Cutting problems
Last updated
Last updated
If you are having problems with cutting the first thing to do is consider the blade you are using. Particularly if you are using a thinner blade, consider changing to , which are verified to work well. These do not rust and are very rigid. Buy in bulk: they are cheaper that way. Expect to use a new blade for each sample but in practice you can image multiple sessions with the same blade if you wish.
Next consider your cutting parameters. In general cutting 40 micron cuts at 0.5 mm/s should work. You might need to cut a little slower in some samples: perhaps down to 0.35 mm/s. Sections much thinner than 40 microns might not sink easily and remain floating on the surface or not will away from the agar.

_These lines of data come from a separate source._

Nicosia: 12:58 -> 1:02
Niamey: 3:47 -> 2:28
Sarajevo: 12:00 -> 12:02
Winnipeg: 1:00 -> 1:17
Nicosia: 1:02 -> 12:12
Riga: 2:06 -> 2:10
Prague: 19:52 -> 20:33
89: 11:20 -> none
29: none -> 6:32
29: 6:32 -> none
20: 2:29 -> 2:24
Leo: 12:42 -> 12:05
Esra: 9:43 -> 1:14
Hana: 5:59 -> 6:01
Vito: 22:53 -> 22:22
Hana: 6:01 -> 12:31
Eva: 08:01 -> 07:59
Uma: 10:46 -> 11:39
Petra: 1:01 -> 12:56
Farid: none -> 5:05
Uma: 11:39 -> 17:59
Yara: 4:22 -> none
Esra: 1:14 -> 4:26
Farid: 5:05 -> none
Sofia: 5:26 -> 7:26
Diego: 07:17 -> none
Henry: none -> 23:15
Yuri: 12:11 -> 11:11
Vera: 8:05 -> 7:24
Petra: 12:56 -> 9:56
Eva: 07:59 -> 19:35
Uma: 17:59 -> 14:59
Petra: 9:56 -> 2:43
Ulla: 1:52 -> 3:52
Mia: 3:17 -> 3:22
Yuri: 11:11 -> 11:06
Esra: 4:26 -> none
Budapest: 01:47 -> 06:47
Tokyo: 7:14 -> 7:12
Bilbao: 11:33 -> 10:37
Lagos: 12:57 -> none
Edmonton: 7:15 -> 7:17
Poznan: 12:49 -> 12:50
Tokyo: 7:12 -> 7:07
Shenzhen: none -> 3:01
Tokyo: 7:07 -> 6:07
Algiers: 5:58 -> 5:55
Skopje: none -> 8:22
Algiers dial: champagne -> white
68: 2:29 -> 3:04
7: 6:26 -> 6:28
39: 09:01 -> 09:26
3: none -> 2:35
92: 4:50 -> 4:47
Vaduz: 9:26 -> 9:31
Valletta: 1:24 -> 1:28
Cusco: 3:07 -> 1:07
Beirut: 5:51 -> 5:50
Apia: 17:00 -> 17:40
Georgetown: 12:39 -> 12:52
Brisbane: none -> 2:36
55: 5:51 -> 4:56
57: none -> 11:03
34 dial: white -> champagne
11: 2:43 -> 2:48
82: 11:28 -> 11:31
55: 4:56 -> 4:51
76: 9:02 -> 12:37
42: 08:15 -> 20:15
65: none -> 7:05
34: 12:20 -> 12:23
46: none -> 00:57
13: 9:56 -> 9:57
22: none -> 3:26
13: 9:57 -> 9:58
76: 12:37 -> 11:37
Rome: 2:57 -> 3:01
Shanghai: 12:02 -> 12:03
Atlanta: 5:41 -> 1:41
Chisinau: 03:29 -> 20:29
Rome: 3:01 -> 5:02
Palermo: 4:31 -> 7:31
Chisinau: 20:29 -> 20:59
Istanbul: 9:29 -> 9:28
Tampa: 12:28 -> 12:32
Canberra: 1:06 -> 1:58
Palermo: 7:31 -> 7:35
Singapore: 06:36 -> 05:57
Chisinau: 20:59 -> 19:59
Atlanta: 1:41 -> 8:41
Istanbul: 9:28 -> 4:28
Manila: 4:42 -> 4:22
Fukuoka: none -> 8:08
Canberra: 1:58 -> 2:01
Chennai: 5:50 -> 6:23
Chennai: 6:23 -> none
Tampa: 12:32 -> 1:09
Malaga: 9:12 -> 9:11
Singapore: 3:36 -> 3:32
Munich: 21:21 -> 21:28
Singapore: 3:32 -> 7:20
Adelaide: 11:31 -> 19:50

Vibratomes have a tendency to enter a feedback loop where they cut alternate thick and thin sections. Using the Auto-Trim feature or otherwise slowly stepping down to the final cutting thickness should help reduce the chance of this happening. Sometimes some samples are tricky and this doesn't help. If so, try cutting slower: 0.35 mm/s. If that doesn't help, then take a single section of about 80 microns then go back down to your target thickness. If this also doesn't help, consider imaging with sections 10 to 15 microns thicker.
If all sections are coming off at similar thicknesses but not intact and as a series of ribbons (as show below) then probably the vibratome has something loose.
The problem shown above is most likely due to a loose blade. When the system is not cutting, gently place your finger on the short side of the blade in the bath and push. Does the blade come away? If so, remove blade holder and tighten blade.
One form of data loss occurs when the slices fail to detach from the agar block and the flap around under the objective. This happens even though the blade proceeds 2 to 3 mm beyond the edge of the agar block (you should always ensure you set the "Cut Size" in BakingTray as a standard part of the set up procedure). The stuck slice obscures the field of view and you lose data. Things that can help alleviate the problem are:
Try using 5% agar instead of 4%
Round the corners of the agar (red arrows, below) by slicing them off with a razor blade
Larger agar blocks (e.g. those that contain 4 brains) seem to exhibit this problem less. Maybe because the weight of the slices is greater and they pull away.
You may see black tiles or darkened regions of the sample as follows.
The patches visible above originate from dura or choroid plexus that fails to cut and flap around above the sample. These occlude the sample and cause shadows.
The membranes can be removed with forceps, but they will likely return as imaging proceeds. The best way of dealing with this is to stop it happening at all. Most samples do not exhibit the problem, only some do and what these have in common is not clear. Things to try include:
Carefully remove any dura after perfusion but before you post-fix. Only do this if it is obvious what to remove. Avoid damaging the brain.
Improve your perfusion quality
Post-fix overnight in 4% PFA at 4 degrees C
Do not use old PFA.
Perhaps older animals are worse than younger ones.
Note that larger animals, such as rats and ferrets, will have greater problems associated with shadowing artifacts from membranes.
The following image shows a darker strip running down the middle.
The reason for this darkening is that in this area the brain is thicker. The blade is somehow cutting the sample non-uniformly. Often you can see this by looking carefully at the smaple at a steep angle. It is not clear what causes this. If the effect is not severe, ignore it. If it is severe or you really need to fix it, try changing the blade. If this does not fix it, the problem might be due to the brain not being held tightly in the agar.